Faudra-t-il imposer un protectionnisme touristique ?

Le tourisme crée des richesses mais cette industrie mondialisée a des conséquences sociales et environnementales non négligeables. Quelles mesures de protection peut-on envisager ?

Faudra-il imposer un protectionnisme touristique ?

Non

Fréderic Thomas

Économiste, maître de conférences associé à l’Université Paris 1 - Panthéon Sorbonne. Il enseigne les principes économiques appliqués au tourisme et l’utilisation des outils des sciences économiques pour l’analyse et un développement durable du tourisme et des secteurs associés.

Non, mais

Nathalie Fabry

Est Maître de conférences, HDR, en économie internationale à l’Université Paris-Est Marne-la-Vallée (UPEM). Spécialiste de l’économie du tourisme.

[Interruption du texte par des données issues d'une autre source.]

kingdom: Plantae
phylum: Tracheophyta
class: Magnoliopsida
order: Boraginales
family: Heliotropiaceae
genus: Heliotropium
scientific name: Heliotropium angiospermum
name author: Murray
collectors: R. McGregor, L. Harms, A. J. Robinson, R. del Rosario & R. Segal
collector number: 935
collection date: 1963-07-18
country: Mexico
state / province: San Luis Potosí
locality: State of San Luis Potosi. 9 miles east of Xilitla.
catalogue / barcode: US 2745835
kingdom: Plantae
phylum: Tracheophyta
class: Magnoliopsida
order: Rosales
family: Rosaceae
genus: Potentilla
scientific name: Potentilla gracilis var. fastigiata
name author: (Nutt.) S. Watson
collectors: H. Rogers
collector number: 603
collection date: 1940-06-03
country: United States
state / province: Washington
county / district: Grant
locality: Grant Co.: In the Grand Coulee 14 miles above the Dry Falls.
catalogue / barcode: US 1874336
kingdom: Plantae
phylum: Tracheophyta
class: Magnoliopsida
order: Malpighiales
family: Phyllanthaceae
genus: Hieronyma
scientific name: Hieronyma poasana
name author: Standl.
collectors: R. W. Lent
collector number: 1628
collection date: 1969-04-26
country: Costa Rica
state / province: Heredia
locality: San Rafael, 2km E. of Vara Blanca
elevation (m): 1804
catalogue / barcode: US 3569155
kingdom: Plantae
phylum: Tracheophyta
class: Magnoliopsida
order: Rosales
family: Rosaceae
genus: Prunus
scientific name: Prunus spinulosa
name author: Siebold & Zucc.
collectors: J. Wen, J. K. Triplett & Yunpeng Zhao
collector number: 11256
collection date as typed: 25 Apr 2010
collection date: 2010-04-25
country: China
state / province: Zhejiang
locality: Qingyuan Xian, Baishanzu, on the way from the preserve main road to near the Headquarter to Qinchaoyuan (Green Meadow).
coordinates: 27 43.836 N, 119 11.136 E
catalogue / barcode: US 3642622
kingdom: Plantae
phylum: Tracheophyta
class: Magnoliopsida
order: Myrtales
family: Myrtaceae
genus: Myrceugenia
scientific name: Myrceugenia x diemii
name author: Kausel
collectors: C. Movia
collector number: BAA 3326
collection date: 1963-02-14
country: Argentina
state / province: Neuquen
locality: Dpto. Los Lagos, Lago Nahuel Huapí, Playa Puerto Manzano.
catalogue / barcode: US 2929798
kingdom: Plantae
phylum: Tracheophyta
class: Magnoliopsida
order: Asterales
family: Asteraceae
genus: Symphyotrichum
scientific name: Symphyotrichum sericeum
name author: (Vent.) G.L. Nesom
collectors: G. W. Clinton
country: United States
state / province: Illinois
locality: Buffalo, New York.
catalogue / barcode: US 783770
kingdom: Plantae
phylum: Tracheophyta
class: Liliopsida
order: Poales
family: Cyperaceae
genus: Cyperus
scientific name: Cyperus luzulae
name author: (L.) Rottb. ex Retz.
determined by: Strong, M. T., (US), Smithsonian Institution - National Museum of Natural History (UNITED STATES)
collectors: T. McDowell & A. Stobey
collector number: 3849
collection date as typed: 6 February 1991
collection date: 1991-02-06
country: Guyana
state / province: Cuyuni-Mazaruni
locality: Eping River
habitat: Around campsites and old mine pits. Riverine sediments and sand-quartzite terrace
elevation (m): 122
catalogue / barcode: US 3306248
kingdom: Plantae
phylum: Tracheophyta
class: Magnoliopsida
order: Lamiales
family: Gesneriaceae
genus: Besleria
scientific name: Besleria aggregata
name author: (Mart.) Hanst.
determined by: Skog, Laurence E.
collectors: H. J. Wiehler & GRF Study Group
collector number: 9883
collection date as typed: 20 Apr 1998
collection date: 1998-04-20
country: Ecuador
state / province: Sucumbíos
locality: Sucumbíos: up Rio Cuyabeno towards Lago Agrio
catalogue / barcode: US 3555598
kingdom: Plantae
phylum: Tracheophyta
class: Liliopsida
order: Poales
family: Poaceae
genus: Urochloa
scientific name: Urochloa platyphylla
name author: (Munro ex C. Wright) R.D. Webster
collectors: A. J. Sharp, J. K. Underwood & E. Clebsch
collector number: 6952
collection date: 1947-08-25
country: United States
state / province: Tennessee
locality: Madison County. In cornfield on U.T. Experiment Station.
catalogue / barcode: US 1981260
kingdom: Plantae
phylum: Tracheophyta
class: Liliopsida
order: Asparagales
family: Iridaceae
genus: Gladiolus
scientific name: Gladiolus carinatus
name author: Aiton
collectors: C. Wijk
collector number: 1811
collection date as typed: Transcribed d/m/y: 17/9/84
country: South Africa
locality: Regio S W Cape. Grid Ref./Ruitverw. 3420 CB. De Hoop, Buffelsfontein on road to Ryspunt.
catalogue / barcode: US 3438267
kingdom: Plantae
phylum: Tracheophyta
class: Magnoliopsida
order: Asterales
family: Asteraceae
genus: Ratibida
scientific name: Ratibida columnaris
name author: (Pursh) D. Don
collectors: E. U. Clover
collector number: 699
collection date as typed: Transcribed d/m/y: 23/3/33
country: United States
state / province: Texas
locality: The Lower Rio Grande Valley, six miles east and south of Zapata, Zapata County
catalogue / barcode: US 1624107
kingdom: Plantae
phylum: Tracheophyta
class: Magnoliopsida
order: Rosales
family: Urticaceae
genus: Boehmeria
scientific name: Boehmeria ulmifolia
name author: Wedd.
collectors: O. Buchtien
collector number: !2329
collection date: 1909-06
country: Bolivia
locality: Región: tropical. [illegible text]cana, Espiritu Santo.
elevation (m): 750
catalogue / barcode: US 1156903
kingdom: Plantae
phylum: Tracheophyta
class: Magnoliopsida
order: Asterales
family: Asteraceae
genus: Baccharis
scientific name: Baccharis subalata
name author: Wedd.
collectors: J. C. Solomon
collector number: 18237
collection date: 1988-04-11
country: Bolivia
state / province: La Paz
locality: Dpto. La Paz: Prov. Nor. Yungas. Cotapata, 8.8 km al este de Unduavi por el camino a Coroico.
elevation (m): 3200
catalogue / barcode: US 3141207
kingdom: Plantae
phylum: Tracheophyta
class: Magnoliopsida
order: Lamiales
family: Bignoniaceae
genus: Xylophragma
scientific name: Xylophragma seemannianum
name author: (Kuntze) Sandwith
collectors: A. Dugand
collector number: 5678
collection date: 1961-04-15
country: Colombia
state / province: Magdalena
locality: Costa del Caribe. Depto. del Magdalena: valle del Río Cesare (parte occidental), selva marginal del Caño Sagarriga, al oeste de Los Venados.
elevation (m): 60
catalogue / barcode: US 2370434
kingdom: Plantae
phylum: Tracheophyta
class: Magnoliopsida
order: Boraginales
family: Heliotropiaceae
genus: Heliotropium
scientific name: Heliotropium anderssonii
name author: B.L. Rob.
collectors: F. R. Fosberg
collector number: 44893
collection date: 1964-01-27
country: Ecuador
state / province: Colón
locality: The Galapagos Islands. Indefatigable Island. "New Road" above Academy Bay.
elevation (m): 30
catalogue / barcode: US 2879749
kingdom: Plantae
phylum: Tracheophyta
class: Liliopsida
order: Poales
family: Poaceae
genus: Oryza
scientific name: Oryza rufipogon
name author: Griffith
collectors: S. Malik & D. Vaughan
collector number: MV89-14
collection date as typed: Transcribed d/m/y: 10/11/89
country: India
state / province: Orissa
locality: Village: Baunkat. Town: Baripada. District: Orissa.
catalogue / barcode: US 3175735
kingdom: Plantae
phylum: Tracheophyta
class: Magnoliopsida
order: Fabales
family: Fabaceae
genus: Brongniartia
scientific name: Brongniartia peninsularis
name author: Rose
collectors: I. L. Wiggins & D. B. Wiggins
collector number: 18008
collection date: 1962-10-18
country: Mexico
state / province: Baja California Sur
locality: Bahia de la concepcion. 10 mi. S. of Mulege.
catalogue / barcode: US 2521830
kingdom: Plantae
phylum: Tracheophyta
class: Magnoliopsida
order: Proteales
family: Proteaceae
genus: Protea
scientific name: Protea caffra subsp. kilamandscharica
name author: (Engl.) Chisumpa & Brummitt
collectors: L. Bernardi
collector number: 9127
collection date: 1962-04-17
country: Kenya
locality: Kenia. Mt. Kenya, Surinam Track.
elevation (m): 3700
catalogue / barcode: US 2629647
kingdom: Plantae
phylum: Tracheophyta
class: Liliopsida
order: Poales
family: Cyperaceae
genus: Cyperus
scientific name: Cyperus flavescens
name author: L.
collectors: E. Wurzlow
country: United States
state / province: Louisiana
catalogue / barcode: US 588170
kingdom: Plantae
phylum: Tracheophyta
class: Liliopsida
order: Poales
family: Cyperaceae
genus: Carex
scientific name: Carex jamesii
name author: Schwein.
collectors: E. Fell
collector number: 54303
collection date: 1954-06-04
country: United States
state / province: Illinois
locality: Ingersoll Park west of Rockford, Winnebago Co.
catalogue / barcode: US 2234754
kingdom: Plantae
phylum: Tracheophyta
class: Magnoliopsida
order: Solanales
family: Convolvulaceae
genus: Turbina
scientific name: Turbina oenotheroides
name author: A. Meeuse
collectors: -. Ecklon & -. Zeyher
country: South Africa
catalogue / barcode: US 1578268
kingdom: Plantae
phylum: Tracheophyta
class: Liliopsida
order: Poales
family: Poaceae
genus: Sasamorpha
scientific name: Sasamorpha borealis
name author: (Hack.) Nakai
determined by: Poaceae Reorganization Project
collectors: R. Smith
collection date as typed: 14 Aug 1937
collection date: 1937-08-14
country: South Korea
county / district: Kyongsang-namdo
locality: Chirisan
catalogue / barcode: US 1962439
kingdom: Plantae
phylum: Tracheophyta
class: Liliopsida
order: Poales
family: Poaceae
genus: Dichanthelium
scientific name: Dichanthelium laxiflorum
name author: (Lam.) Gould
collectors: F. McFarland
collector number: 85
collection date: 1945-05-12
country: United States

L'avis de Fréderic Thomas : Non

Les flux touristiques internationaux continueront de s’accroître. La typologie de ces voyageurs sera sans doute celle qui alimente déjà « le tourisme de masse » : des citoyens du monde déversés sur de nombreuses destinations par les tours opérateurs. Guidés par des prix attractifs, le désir et l’immédiateté, ils sont capables de prendre une photo dans un champ à la beauté absolue, sans acheter les produits cultivés par l’agriculteur. Ils alimentent ce que l’on nomme désormais « l’Instagrammabilité du tourisme ». Avec 10 % du PIB mondial, encouragé par l’Organisation mondiale du commerce, le tourisme est un véritable géant économique. Les pouvoirs publics tentent de limiter ses impacts négatifs. Cette réflexion est articulée avec un impératif : conserver la valeur créée sur le territoire, particulièrement dans les pays en développement. Il s’agit d’accroître les revenus et limiter les « fuites », c’est-à-dire les richesses générées par le tourisme qui ne restent pas dans le circuit économique national. C’est une question économique avant d’être sociale ou environnementale. Elle s’inscrit parfaitement dans la compétition mondiale entre les pays, au même titre que celle à l’œuvre dans le secteur automobile ou celui de la high tech.